Actually, although most dumb Americans seem to think Canada is a land of perpetual ice and snow, I grew up in a part of it that rarely saw more than an inch or two. Victoria is (was) a little island paradise and has a micro-climate that is supposed to be similar to the Mediterranean. (Well, having lived now for a few months in a real Mediterranean climate, I can say that this is something of an exaggeration). We would get snow for a couple of hours a year and it was such a rare thing that all work and school stopped so people could rush out and play in it as fast as they could before it melted.
Nevertheless, I have lived in places with a bit of snow: the NWT, Halifax. I learned to use snowshoes in high school gym class and yes, I've driven a dog sled... for about 50 meters. I did a bit of cross-country skiing (never down hill, people get killed doing that crazy stuff).
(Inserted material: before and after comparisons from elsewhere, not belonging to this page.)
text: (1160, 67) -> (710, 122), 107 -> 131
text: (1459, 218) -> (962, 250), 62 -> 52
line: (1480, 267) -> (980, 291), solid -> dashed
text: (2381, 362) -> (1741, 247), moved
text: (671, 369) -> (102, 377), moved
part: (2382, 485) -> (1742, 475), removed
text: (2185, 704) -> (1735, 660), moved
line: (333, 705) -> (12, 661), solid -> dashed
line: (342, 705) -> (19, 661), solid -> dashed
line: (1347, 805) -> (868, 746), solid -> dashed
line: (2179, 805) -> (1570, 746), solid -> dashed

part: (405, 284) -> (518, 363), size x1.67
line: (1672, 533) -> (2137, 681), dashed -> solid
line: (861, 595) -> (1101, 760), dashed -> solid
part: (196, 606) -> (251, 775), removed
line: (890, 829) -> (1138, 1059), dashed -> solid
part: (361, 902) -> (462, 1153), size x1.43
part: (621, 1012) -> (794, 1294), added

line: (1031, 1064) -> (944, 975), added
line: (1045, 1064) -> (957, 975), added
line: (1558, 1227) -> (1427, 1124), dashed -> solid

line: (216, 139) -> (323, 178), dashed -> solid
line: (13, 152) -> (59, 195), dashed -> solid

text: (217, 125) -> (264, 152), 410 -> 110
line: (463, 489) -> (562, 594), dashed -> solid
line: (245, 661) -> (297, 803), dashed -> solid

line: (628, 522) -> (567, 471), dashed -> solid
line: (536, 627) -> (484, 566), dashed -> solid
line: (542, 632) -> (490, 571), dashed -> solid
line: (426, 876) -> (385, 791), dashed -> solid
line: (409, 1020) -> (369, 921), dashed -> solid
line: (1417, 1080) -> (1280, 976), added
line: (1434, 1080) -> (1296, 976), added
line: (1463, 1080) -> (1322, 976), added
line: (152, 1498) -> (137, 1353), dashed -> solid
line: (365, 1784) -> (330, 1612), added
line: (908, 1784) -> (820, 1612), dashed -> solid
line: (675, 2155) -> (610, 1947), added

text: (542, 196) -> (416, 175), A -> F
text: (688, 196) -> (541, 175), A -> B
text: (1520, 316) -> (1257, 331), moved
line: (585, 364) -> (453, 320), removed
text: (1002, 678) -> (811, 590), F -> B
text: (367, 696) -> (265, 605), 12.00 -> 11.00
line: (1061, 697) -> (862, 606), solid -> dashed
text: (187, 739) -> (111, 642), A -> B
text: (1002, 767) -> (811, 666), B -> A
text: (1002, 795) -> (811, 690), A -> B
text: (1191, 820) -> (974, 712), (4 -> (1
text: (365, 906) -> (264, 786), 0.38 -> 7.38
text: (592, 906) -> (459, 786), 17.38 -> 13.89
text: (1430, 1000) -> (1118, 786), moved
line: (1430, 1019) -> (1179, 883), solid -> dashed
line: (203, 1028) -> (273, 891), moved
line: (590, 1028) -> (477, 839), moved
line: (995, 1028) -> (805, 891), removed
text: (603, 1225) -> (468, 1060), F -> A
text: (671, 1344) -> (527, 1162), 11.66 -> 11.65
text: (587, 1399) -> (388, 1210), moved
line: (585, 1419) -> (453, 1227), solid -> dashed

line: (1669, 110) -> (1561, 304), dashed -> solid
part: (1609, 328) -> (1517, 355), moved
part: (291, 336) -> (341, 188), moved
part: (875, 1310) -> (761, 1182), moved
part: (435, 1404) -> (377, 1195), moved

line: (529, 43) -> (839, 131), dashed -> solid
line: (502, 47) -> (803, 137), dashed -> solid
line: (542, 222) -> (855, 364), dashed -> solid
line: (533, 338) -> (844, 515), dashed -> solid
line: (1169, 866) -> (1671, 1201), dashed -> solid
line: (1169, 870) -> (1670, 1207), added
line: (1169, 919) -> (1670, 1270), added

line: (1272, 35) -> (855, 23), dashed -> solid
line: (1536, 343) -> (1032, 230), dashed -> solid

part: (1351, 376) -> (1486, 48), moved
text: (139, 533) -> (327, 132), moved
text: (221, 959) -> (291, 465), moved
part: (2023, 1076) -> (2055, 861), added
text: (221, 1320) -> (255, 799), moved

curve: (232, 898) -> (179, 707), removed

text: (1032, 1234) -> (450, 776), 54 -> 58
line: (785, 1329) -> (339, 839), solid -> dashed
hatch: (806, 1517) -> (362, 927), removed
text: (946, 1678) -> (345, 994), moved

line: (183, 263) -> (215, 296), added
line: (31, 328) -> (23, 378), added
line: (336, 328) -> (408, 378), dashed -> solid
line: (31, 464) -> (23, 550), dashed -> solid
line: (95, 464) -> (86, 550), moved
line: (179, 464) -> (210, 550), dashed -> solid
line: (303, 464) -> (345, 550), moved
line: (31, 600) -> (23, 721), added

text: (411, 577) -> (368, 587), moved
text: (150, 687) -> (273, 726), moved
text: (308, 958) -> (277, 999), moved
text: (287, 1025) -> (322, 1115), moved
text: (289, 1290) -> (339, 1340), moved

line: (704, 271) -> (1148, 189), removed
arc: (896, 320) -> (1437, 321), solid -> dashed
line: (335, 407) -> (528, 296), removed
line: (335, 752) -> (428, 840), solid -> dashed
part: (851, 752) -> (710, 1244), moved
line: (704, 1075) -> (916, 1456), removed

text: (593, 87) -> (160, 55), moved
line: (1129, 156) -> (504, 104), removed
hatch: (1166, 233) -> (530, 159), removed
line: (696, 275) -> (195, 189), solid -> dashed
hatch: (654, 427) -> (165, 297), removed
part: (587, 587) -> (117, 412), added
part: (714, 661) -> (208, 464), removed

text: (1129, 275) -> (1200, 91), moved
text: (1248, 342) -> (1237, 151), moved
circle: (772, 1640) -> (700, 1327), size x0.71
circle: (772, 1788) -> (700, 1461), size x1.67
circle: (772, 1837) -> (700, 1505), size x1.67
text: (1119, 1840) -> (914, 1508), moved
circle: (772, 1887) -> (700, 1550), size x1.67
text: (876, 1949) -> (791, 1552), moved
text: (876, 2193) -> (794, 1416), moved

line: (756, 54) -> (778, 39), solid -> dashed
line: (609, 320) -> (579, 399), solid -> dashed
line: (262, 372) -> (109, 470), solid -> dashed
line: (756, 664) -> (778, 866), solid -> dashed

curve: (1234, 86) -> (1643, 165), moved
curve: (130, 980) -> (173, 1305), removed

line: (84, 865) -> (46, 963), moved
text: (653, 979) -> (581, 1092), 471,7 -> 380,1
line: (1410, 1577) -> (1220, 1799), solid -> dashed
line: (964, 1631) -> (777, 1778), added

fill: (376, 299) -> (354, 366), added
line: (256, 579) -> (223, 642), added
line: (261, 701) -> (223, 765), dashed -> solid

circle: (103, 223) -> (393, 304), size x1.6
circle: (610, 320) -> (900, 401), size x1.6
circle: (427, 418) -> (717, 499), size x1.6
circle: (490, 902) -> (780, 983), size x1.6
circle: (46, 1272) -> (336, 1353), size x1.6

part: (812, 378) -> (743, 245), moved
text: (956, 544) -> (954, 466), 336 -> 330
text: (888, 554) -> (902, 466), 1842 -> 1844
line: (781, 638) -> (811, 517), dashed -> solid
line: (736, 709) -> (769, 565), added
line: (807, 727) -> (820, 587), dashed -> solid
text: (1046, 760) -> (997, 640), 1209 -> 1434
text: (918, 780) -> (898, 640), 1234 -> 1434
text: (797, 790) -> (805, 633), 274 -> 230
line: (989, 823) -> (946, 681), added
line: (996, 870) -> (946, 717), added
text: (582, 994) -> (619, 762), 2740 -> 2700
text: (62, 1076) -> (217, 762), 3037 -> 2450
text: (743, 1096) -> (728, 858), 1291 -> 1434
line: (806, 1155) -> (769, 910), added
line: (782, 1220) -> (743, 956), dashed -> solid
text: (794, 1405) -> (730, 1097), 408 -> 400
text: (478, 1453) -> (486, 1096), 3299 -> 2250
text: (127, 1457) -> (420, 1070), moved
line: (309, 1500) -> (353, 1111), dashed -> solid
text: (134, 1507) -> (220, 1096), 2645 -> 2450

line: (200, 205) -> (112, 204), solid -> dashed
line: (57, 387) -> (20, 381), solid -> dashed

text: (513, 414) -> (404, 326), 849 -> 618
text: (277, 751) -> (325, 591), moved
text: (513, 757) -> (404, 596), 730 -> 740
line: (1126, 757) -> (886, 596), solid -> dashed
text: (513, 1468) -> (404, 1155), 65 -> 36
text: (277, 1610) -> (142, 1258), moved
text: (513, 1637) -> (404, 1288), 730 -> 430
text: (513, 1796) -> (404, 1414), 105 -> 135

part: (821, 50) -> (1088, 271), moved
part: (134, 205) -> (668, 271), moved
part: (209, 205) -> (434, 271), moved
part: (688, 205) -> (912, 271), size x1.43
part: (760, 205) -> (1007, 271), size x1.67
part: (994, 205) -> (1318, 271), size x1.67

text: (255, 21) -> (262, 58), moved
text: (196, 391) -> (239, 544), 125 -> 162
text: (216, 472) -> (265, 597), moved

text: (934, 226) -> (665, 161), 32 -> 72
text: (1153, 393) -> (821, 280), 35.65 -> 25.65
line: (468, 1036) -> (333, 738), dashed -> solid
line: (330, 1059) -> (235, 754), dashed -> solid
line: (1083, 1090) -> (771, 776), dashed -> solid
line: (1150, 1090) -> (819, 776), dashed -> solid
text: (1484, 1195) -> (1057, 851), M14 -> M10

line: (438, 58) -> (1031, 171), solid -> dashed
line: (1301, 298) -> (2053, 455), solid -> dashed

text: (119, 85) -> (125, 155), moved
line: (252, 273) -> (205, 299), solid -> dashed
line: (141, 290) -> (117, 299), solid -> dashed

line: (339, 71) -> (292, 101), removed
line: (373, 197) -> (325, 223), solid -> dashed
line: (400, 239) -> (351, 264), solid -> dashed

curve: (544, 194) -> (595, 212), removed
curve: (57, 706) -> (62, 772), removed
I've hunted ptarmigan in the winter and used a snare line to catch rabbits. (When you go check the snares in the morning, the bunnies have usually been dead for quite a while. You pick them up by the foot and they're stiff as boards. Bunnysicles. Haw.)
I've even ice-fished two miles out from shore on the Great Slave Lake.
And I miss it. I really do.
Snow and cold.
3 comments:
Can always come back for a visit, y'know!
I think you've been to one too many Novus Ordos.
Hilary,
I grew up outside of Buffalo, where every night, when the TV station signed off, they'd play "O Canada" first, with pictures of The Falls, and then "The Star-Spangled Banner," with, er, pictures of The Falls.
I can recite "The Shooting of Dan McGrew" by heart.
In college, my major was History, my minor, are you ready?...Canadian Studies.
I once visited Ottawa, went to Parliament Hill and sat at the Cabinet table, in...Joe Clark's chair! (I'm giving away my age).
Canada's a swell place, but unless you're prepared for a life of the Nervous Ordish and none other, stay right where you are.